We watched the 1986 Nora Ephron film "Heartburn" tonight. The best thing you can say about it is that if you're ever on Pointless and are asked for films featuring Jack Nicholson, Meryl Streep and (definitely) Kevin Spacey, this will be a good shot at a pointless answer. Ephron was clearly a great writer and a witty person, but this autobiographical examination of a marriage with an unfaithful husband is unengaging and languorous and a signal lesson to any writer that whilst real life can be a great inspiration, if you're too close to something you can't always show the full picture. I didn't care about or like any of the characters and it seemed to judder from scene to scene with little purpose or clarity. There was a massively long section where Jack and Meryl tried to come up with songs about babies (or that just included the word baby). Perhaps it was meant to be charming and funny (and perhaps it was when it happened to Nora and her husband in real life), but it was just odd. It became funny because it went on for so long, especially after in the first fifteen minutes the film had jumped from the couple meeting, dating, sleeping together and getting married. I actually wondered if the rest of the film might be the couple just badly remembering and singing songs involving the word baby. I would have quite liked that. I might try and write a film that is just that. Start off by giving the impression that there's going to be a story and then it's just two people trying to remember songs for 90 minutes. Ultimately it felt like a half-arsed attempt at creating a Woody Allen film (with many of the actors he uses), but they'd forgotten to put any jokes in and you had no sympathy for any of the characters (so like most of the later Woody Allen films). Ah well, you probably weren't going to watch it anyway.

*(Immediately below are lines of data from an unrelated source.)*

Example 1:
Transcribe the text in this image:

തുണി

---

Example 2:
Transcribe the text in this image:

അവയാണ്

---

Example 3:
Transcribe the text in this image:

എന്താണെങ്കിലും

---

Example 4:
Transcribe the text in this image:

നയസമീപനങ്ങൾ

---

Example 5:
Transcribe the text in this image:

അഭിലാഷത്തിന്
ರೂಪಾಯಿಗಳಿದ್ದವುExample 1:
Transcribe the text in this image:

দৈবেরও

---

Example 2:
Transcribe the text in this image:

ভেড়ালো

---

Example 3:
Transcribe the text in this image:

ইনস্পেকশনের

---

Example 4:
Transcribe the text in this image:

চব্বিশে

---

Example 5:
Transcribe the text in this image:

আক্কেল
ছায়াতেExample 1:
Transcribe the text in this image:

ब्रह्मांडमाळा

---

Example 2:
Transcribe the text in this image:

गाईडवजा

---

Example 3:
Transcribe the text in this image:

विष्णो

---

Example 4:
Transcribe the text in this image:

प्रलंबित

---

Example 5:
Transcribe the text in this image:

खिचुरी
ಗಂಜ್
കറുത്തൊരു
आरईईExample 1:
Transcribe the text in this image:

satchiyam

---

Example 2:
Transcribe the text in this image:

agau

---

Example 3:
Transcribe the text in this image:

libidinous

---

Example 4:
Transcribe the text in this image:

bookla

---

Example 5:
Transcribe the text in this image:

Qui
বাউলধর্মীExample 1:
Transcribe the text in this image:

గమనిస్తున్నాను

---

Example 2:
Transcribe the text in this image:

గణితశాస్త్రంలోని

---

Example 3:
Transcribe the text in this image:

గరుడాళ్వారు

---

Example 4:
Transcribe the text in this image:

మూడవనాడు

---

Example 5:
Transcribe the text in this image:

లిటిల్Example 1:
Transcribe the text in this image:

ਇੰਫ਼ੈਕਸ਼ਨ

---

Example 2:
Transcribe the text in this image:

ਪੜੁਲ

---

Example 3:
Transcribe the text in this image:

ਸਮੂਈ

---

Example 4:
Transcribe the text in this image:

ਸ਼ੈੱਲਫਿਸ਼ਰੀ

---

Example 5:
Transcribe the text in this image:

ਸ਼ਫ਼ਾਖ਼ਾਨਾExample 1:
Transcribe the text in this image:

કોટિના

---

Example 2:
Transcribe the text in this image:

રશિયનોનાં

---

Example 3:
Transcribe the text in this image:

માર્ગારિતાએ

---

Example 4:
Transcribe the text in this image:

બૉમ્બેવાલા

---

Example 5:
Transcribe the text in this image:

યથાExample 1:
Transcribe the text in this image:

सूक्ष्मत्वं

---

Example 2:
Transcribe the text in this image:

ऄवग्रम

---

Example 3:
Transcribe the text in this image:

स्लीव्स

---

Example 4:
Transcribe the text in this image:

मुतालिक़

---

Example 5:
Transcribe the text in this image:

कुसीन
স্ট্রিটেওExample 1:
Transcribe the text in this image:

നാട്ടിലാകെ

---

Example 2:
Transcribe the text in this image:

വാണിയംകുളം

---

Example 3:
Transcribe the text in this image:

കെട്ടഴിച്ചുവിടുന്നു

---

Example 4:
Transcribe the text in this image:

And then we watched Dan Snow trying to discover the Rome's Lost Empire with an archaeologist (Sarah Parcak) who excitingly used satellite images to discover ancient sites. I think the history and the futuristic scientific techniques might have made this documentary interesting enough, but the BBC decided to make it appear like a cross between Torchwood and the Da Vinci code, with people walking around in long coats and using big touchscreen wall mounted computers (I suspect they were just TVs with a video running and touching the screen was for show) and having them working in spookily lit rooms with wind machines making curtains billow in the distance.
At the start Snow went to America to meet Parcak and asks her if she will come with him to discover the Roman Empire, as if this wasn't soemthing that was obviously preplanned and established. Again I thought it might have been a better documentary if she'd said, "Oh, no, sorry. I've got some stuff on." And he'd said, "Oh right, shit. Well that's the end of the show then. Thanks for watching."
I am all for making history accessible and trying to make nerds and academics look sexy (mainly because that is unnecessary and impossible, so it's funny to see someone making the attempt), but this all jarred a bit with me. Using satellites to find archaeology was an exciting enough idea for me. I am looking forward to the time that satellites will actually be able to view the past (it's got to be possible - if we can send them far enough into space at over the speed of light and have really sophisticated long range cameras and we can get them to transmit back their signals faster than the speed of light - get to work scientists you can have that idea for free), but this will have to do for the moment. And there's no need to lie and say that the lighthouse at Portus is one of the lost wonders of the world (that's the Lighthouse at Alexandria surely?)
I am not saying that all documentaries have to be presented by fusty and dry academics, nor that they should not be entertaining and it's great to see a subject like this on (more or less) prime time TV and up against the X Factor. But you don't have to compete against the X Factor on its own stupid terms. The BBC does fantastic work with keeping stuff entertaining and educational without pandering to a demographic that they're never going to attract (Mary Beard is a fine example of this). This whole thing seemed to be an expensive way of saying, "Fuck you Time Team, with your weirdy beardy men, grubbing around in soil - we've got sexy people in fucking space!"
I like Dan Snow and I liked Sarah Parcek and her work. I could have done without the billowing curtain in the expensively lit science lab hub.
But there's a good chance I am just jealous that Dan Snow is so tall and sexy and wish that the BBC would employ more tiny, fat, hairy hobbit men to talk about history!